■ DIRECTIONS ■
Turn the lines of these records into a numbered list, skipping any blank lines. Include every record, but leave the pictures out of your answer.

--- start of MATERIAL SHOWN ---

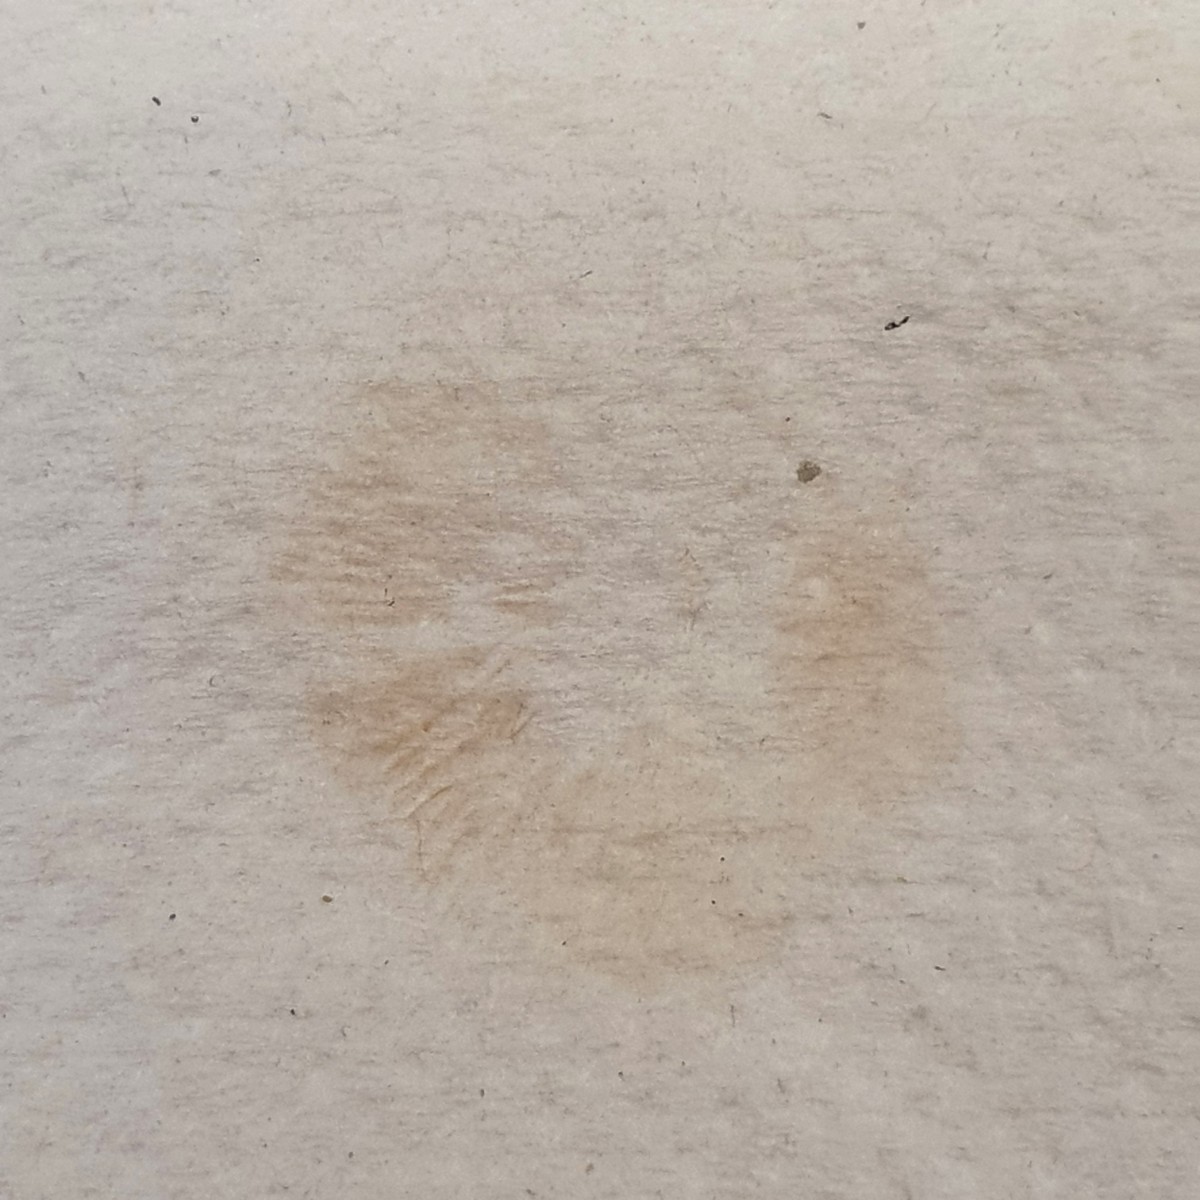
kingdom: Fungi
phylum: Basidiomycota
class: Agaricomycetes
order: Agaricales
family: Entolomataceae
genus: Entoloma
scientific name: Entoloma undatum
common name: bæltet rødblad
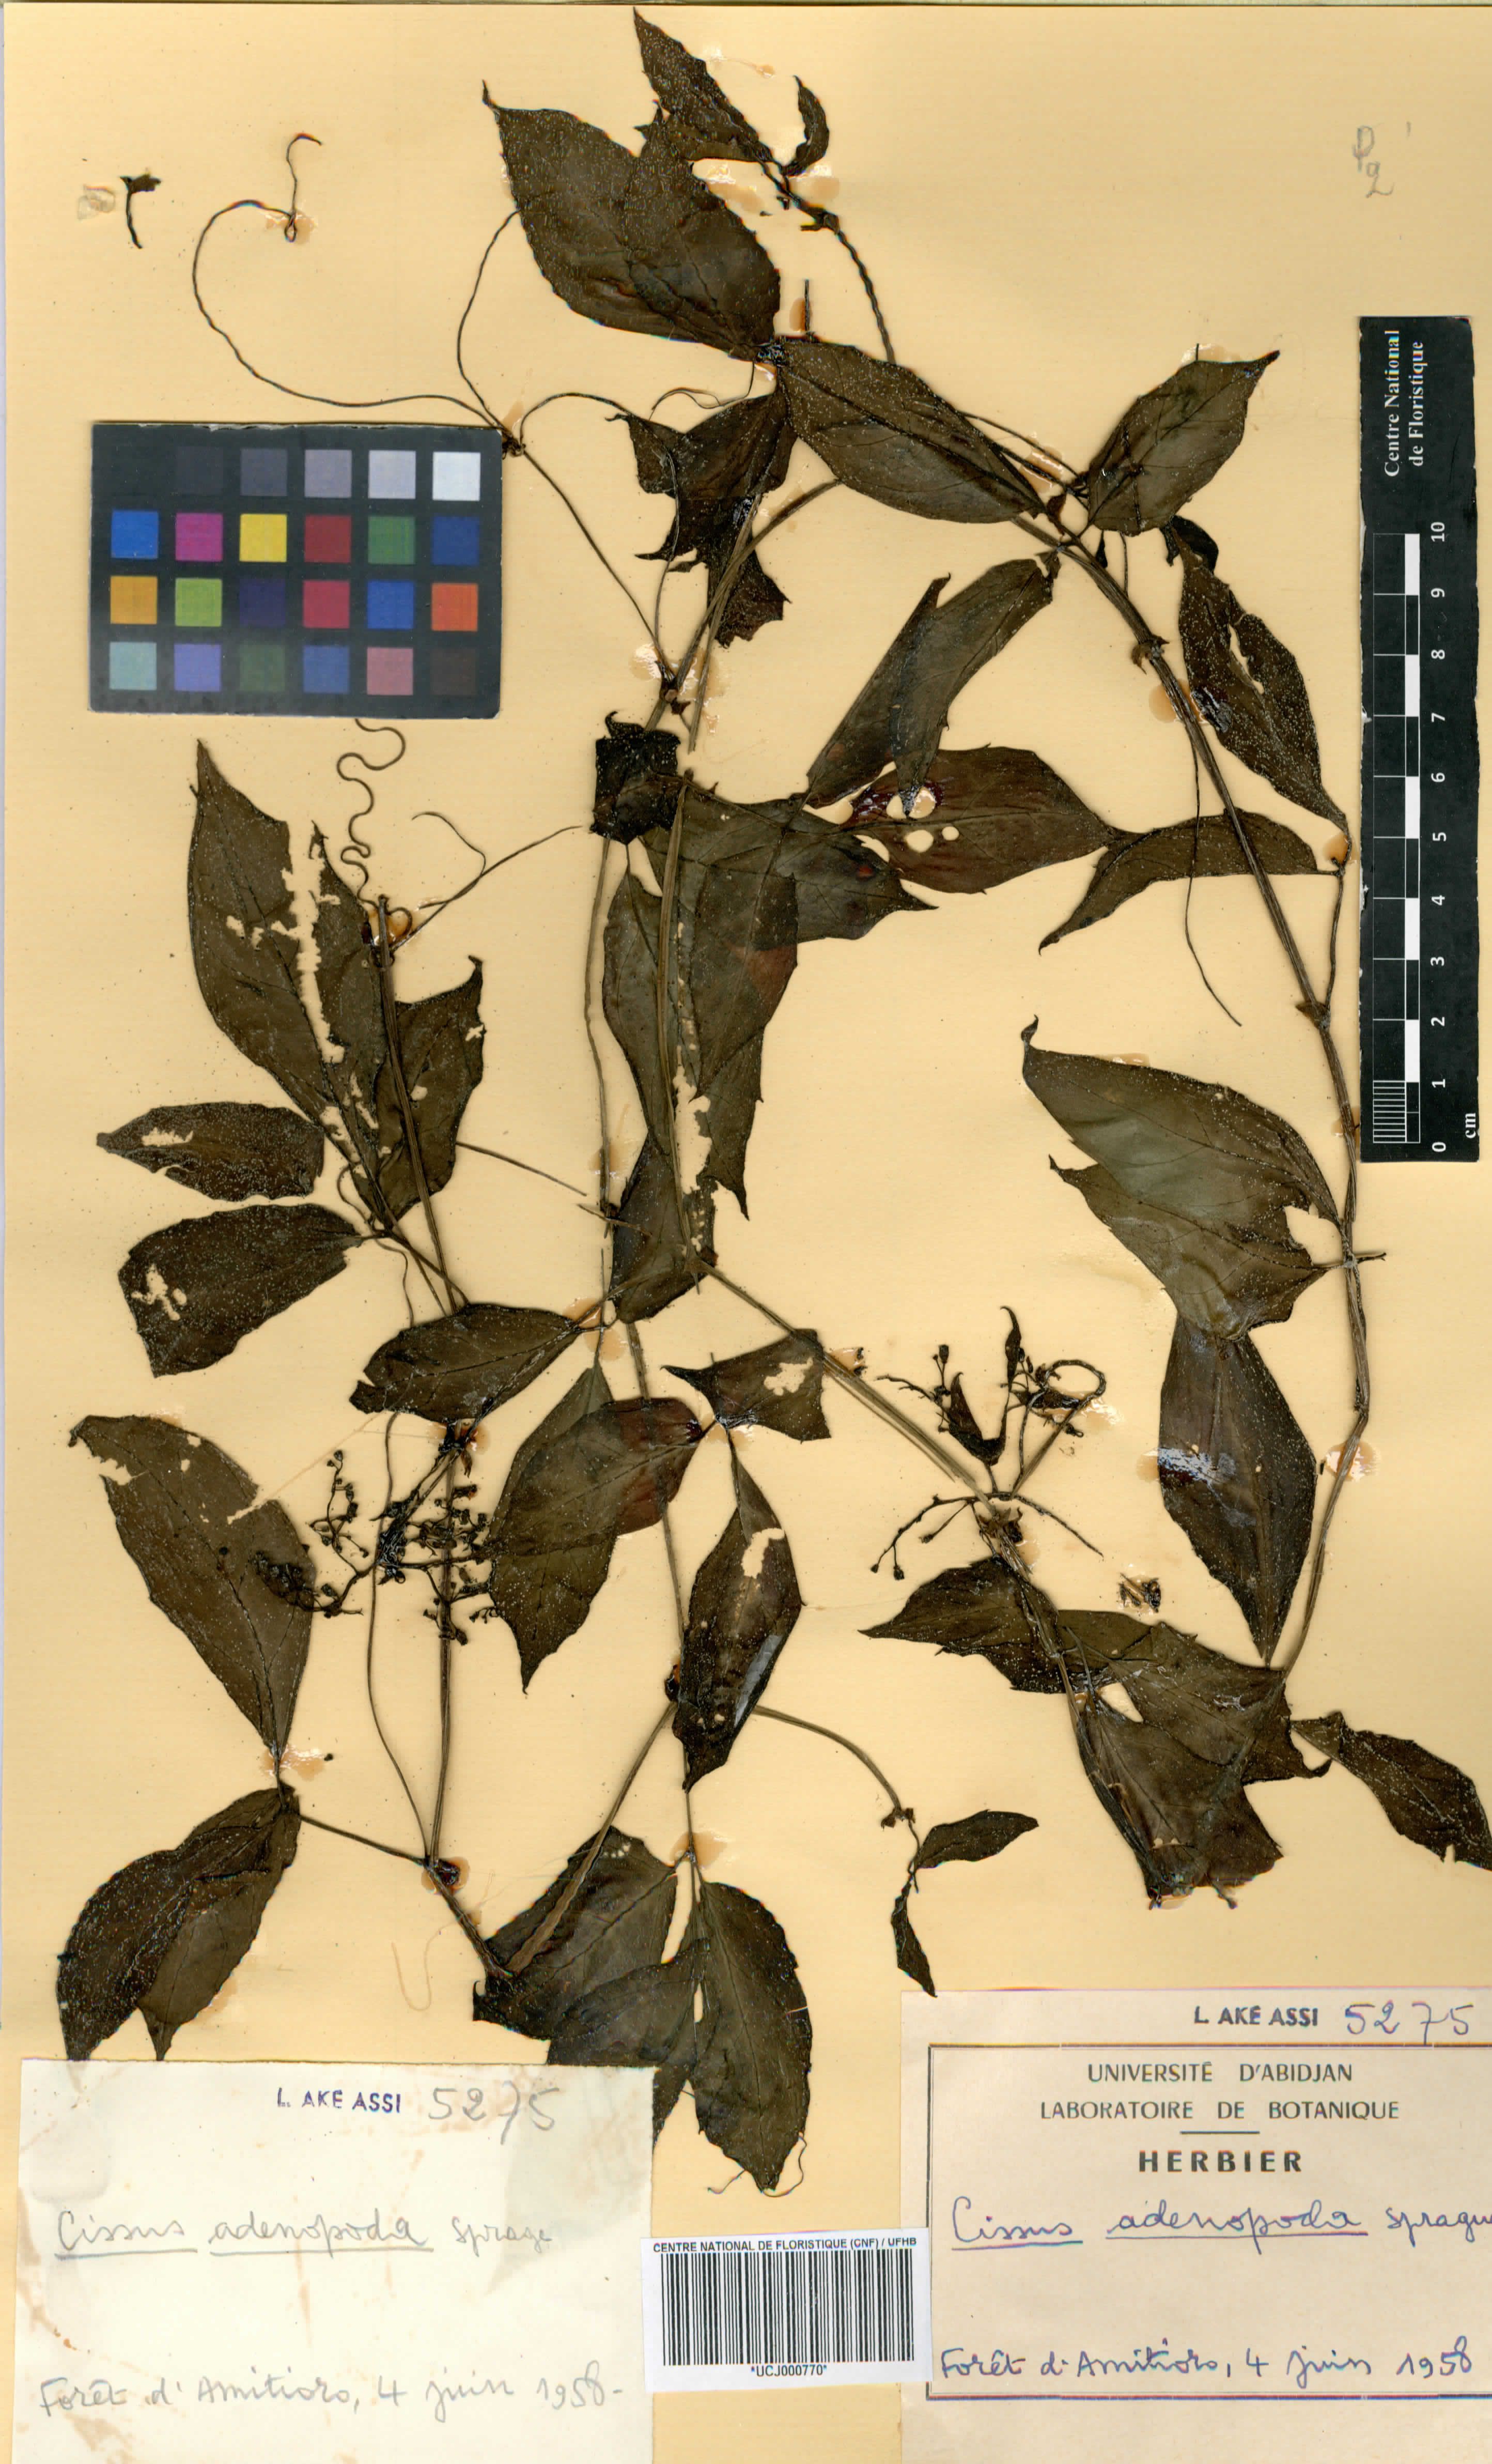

--- end of MATERIAL SHOWN ---

■ ANSWER TO THE TASK ■
1. kingdom: Fungi
2. phylum: Basidiomycota
3. class: Agaricomycetes
4. order: Agaricales
5. family: Entolomataceae
6. genus: Entoloma
7. scientific name: Entoloma undatum
8. common name: bæltet rødblad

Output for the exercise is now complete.